PRINCIPLES OF TOXICOLOGY

448 RISK ASSESSMENT
• Estimating Exposures to Dioxin-like Compounds (USEPA 1994)
• Superfund Exposure Assessment Manual (USEPA 1988a)
• Selection Criteria for Mathematical Models Used in Exposure Assessments (USEPA 1988b)
• Standard Scenarios for Estimating Exposure to Chemical Substances During Use of Consumer
Products (USEPA 1986a)
• Pesticide Assessment Guidelines, Subdivisions K and U (USEPA 1984, 1986b)
• Methods for Assessing Exposure to Chemical Substances, Volumes 1–13 (USEPA 1983–
1989)
Once doses have been estimated for all exposure pathways, they can be directly compared to toxicity
constants such as USEPA reference doses (RfDs) and Agency for Toxic Substances and Disease
Registry minimal risk levels (MRLs) to assess noncancer risks, or alternatively, multiplied by cancer
slope factors to obtain an estimate of cancer risk. Another word of caution is in order, however. Toxicity
constants, including cancer slope factors, may be specific for particular exposure routes (MRLs vary
by exposure route and exposure duration) since target organ dose, and for some chemicals the target
organ itself, can be exposure route-dependent. As mechanistic data play a greater role in the risk
assessment process, it is also likely that multiorgan carcinogens will have organ-specific cancer slope
factors in recognition of organ-specific cancer mechanisms and dose–response curves.

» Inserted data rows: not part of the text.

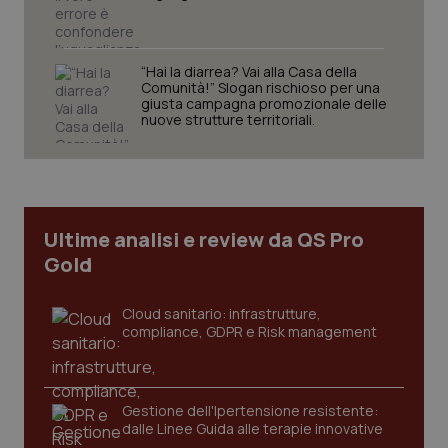
VISITOR_PRIVACY_METADATA
5 mesi
YouTube
settim
.youtube.com
“Hai la diarrea? Vai alla Casa della
Comunità!” Slogan rischioso per una
giusta campagna promozionale delle
nuove strutture territoriali.
Ultime analisi e review da QS Pro
Gold
Cloud sanitario: infrastrutture,
compliance, GDPR e Risk management
CookieScriptConsent
5 mesi
CookieScript
settim
www.quotidianosanita.it
Gestione dell'Ipertensione resistente:
dalle Linee Guida alle terapie innovative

While the administered dose and absorbed dose are common dose measures, they do not reflect the
amount of the chemical or its metabolite(s) that ultimately produce the toxic response (except in cases
where chemicals exert their action locally, as in the case of strong acids or bases that produce
dermatotoxicity on contact). The toxic response is more closely linked to the dose in the target tissue
of interest (see Figure 18.2 for a schematic showing the relationships between exposure and various
dose measures). For example, solvent-induced neurobehavioral toxicity may be a function of peak
brain concentration of the parent compound, whereas liver toxicity from the same chemical may be
related to the hepatic tissue concentration of one or more metabolites over time [called the area under
the tissue concentration–time curve (AUC)]. The identification of such internal dose measures that are
mechanistically linked to various toxicities holds promise for improving the risk assessment process.
Figure 18.2 The relationship between exposure and various measures of dose. [From Exposure Factors Handbook,
Vol. 1, General Factors, USEPA (1997).]